Aurora Delgado Vergara (born 31 July 1964 in Valdivia) is a Chilean midwife and independent politician.

She served as a member of the Constitutional Convention, representing the 24th electoral district of the Los Ríos Region.

== Biography ==
Delgado Vergara was born on 31 July 1964. She is the daughter of Sergio Delgado Pacheco and Genoveva Vergara Mella.

She studied Obstetrics and Childcare at the Austral University, qualifying as a midwife in 1985.

She has worked for approximately thirty years in the Los Ríos Region as a public healthcare midwife. She initially worked at the Primary Healthcare Clinic of Lago Ranco, later at the hospitals of Los Lagos and Lanco, and since 1994 at the Valdivia Base Hospital (HBV).

== Political and public career ==
Delgado Vergara is an independent politician, then politically close to the Democratic Revolution (RD) (2016–2024) party.
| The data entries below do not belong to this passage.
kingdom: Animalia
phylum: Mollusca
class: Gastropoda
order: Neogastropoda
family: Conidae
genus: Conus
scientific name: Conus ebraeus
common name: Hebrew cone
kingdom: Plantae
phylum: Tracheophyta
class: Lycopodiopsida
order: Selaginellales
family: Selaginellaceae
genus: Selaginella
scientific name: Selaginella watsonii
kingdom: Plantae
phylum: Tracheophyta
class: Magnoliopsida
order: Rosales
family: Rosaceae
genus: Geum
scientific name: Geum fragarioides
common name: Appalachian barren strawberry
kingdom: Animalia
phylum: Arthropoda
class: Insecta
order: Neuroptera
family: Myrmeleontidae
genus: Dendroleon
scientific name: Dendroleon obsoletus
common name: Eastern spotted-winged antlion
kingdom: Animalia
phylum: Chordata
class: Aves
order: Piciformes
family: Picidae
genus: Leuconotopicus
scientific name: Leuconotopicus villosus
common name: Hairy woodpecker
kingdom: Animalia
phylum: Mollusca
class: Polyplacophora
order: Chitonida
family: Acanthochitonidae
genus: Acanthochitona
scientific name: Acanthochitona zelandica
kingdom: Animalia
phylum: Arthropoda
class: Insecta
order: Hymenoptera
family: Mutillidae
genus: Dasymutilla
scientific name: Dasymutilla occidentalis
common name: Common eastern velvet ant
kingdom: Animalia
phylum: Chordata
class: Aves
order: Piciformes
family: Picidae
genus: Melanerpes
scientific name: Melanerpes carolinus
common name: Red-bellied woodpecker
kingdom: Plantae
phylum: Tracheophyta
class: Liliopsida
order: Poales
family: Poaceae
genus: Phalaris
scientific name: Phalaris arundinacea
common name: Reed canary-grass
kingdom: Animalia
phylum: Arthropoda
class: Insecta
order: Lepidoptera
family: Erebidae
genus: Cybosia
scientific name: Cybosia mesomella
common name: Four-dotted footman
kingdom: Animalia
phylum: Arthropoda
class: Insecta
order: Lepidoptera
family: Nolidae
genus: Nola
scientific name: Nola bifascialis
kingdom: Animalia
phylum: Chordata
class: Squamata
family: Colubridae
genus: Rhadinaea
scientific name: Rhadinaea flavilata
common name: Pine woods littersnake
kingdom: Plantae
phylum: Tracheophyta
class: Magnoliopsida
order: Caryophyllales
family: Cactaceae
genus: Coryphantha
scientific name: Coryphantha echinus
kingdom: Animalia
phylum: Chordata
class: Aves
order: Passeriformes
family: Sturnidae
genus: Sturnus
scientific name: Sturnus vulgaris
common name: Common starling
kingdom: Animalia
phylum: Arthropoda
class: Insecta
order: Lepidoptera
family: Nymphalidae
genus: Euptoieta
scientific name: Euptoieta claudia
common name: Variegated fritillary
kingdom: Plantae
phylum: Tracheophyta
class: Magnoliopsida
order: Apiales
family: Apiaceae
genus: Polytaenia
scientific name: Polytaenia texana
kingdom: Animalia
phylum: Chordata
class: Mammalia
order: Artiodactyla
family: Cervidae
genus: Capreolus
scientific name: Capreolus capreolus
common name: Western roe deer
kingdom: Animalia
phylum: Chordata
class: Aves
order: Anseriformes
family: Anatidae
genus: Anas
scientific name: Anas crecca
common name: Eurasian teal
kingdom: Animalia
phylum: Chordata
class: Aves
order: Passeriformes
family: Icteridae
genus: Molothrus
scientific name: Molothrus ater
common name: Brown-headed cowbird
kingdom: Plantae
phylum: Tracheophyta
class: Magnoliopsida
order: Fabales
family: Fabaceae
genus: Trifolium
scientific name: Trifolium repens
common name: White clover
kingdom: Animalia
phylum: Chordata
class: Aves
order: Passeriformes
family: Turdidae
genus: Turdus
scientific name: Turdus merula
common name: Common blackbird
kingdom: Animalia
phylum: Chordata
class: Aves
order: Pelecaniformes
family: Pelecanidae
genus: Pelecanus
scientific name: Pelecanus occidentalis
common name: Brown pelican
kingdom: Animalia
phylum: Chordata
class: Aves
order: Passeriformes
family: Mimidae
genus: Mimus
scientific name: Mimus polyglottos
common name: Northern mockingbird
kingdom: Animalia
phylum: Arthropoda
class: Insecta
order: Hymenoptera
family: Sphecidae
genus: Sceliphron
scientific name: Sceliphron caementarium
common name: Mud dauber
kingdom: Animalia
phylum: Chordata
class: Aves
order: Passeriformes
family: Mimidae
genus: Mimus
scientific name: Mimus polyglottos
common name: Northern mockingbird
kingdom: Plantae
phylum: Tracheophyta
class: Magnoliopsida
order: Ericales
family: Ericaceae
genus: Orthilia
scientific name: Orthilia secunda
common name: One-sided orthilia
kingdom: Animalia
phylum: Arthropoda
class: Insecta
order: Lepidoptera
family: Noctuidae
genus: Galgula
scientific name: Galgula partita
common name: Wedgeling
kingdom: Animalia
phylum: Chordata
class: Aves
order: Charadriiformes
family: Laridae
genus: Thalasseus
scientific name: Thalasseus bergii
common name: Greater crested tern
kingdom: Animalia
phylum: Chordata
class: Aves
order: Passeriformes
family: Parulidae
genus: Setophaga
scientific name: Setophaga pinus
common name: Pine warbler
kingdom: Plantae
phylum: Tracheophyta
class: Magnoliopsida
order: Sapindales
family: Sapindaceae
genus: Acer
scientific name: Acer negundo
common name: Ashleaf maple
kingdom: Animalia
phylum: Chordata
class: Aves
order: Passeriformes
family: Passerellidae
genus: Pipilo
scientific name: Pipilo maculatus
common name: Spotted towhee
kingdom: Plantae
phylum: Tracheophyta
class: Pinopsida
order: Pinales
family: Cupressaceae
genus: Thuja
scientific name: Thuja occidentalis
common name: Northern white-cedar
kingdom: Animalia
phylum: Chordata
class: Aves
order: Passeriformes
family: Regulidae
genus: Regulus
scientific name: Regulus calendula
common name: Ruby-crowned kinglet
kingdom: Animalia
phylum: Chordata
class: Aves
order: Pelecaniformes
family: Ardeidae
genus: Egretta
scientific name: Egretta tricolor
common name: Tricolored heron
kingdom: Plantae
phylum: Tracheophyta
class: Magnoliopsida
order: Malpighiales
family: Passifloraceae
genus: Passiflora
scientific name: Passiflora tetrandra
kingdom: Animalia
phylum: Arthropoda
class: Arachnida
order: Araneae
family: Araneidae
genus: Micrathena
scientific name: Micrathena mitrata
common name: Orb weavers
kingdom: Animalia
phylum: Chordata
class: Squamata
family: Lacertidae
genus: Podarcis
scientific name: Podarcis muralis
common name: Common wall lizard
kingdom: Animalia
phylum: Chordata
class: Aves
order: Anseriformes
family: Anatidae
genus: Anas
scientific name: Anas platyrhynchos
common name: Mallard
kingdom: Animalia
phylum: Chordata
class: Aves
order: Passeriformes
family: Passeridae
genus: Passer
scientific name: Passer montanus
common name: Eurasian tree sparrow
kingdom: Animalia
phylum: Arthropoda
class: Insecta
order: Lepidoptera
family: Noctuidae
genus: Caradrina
In 1998, she was a founding member of the National Federation of University Professionals of the Health Services (Fenpruss) at Valdivia Base Hospital. Between 2000 and 2004, she served as a national leader of the organization.

From 2008 to 2011, she was president of Fenpruss HBV and spokesperson for the Public Sector Board of the Los Ríos Region. Since 2015, she has served as president of Fenpruss HBV and coordinator of Fenpruss in the Los Ríos Region.

In the elections held on 15–16 May 2021, she ran as an independent candidate for the 24th electoral district of the Los Ríos Region, on a RD slot within the Apruebo Dignidad electoral pact. She received 4,831 votes, corresponding to 4.2% of the validly cast votes.